* DOCUMENT EXCERPT
·····

Terri Clark: Life Goes On

| July 23, 2011

It’s been five years since Terri Clark had a song in the Countdown.  Of course before that, she had a great ten year run with ten hits and 5 #1s, including “You’re Easy On The Eyes” and “Girls Lie Too.”  In 2007, Terri learned that her mother had cancer.  Terri took a break from the music business to support her mom. Sadly, Linda passed away last year.  When 2011 began, Terri was ready to make a new album, “Roots & Wings,” and it will be released digitally this week.  Westwood One caught up with her last week in Nashville.

 

Talk about the album title: Roots & Wings.  When I made this album, I had Canada on my mind.  When I lost my mom last year from cancer, I rented a cottage in Canada for a month to tether myself to my roots.  It was within an hour of my grandmother, my father, sister, nephew, and lots of friends.  I felt the need to tie myself to that, and so I bought a place.  I was sitting in this cottage and Northern Girl fell out.  So that’s the roots part of this album.  The wings part is about the title is about the freedom of doing what I want to do, making the music I want to make, and my mom her own set of wings too so that ties into it as well.

 

Compare this new record to your previous album: The last record was The Long Way Home, it was more somber, more introspective, because when you’re with someone who’s the closest person in the world to you, and she’s fighting for her life, it’s a perspective check.  When she lost her battle, I grieved, but then I also felt like this light was peaking through these clouds.  I went through a lot of change and upheaval, and it’s changed me as a person.  So with this album, I felt the need to lighten up, and get back to having fun, giving myself to permission to be happy again.

 

You wrote a lot of the songs with Kristen Hall: That was an accident.  She was a founding member of Sugarland, and our houses both flooded in the Nashville flood.  Hers was a mudslide, mine was easier to fix.  It was right after my mom died, so I let her stay at my house while her place was being fixed.  We started writing online while I was in Canada, sending back and forth lyrics.  I found that I laugh a lot with her.  She makes me cackle.  She adopted a nickname for me: Larry, because I’m a tomboy.  I would be friends with her whether she could write songs or not.

·····

* PROVIDED INFORMATION

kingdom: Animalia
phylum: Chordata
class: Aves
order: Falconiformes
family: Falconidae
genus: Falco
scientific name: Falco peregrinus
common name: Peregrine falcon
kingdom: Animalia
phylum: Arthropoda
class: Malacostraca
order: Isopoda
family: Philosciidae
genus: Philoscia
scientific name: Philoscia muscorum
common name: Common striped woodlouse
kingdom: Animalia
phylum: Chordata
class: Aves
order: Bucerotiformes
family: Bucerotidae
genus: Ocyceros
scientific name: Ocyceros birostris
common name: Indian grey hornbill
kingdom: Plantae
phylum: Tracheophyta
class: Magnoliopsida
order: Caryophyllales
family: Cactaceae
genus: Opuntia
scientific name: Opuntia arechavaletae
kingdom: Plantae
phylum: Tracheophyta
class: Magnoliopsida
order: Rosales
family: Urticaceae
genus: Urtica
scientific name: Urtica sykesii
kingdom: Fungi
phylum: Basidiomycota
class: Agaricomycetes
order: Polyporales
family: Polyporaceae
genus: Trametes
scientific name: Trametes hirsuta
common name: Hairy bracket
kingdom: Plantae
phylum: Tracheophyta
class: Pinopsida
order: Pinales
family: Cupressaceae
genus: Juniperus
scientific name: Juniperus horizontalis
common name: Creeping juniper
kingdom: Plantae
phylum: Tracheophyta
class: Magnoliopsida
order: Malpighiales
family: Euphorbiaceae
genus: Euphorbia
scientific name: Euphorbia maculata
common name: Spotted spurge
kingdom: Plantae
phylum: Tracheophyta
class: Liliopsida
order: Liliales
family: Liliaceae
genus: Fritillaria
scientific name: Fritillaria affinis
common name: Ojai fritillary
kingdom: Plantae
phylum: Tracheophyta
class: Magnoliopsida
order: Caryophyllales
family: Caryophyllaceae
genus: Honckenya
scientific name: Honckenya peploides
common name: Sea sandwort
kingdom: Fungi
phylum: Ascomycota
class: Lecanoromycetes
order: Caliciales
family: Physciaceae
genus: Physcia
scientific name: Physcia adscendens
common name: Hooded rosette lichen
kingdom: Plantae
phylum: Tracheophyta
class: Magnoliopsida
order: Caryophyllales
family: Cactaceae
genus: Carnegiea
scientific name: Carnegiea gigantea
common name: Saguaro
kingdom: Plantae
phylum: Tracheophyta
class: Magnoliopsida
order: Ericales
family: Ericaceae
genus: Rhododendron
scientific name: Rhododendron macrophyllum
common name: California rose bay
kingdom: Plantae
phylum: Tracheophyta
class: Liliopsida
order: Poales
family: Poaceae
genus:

·····

* WORK ORDER A
In one to three sentences, explain why, according to the Terri Clark interview, her previous album was more somber and introspective.
* WORK ORDER B
According to the Terri Clark interview, which band was Kristen Hall a founding member of?
The items have no connection to the Terri Clark interview.

* EXERCISE RESULT A
While making The Long Way Home, Terri Clark was with her mother, the closest person in the world to her, as she fought for her life. That experience was a perspective check, which made the record more somber and introspective.

* EXERCISE RESULT B
Sugarland.